* Task requirements *
Copy the part of the rows below that opens with the line containing "order: Polypodiales" and closes with the line containing "country: Costa Rica", keeping both of those lines and reproducing every line word for word. Leave out all other lines.
-- BEGIN Dataset entries --
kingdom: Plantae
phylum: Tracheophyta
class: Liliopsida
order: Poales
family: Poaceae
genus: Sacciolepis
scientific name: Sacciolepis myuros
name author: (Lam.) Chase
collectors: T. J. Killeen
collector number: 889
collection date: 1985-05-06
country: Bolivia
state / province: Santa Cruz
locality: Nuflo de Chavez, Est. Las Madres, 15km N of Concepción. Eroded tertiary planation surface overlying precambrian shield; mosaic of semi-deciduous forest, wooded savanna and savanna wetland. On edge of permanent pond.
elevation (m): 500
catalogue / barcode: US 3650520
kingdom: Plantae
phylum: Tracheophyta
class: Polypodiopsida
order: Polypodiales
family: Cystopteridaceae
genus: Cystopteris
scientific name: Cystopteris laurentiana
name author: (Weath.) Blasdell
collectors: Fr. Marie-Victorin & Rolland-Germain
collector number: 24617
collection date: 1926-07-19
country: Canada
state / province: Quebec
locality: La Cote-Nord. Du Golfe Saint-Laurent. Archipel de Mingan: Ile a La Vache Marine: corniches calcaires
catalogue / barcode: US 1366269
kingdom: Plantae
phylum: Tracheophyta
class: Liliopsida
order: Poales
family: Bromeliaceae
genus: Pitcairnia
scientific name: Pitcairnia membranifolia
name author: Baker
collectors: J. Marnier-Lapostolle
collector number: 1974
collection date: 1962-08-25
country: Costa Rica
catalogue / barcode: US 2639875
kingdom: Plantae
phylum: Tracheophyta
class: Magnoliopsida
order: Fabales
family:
-- END Dataset entries --
* Exercise solution *
order: Polypodiales
family: Cystopteridaceae
genus: Cystopteris
scientific name: Cystopteris laurentiana
name author: (Weath.) Blasdell
collectors: Fr. Marie-Victorin & Rolland-Germain
collector number: 24617
collection date: 1926-07-19
country: Canada
state / province: Quebec
locality: La Cote-Nord. Du Golfe Saint-Laurent. Archipel de Mingan: Ile a La Vache Marine: corniches calcaires
catalogue / barcode: US 1366269
kingdom: Plantae
phylum: Tracheophyta
class: Liliopsida
order: Poales
family: Bromeliaceae
genus: Pitcairnia
scientific name: Pitcairnia membranifolia
name author: Baker
collectors: J. Marnier-Lapostolle
collector number: 1974
collection date: 1962-08-25
country: Costa Rica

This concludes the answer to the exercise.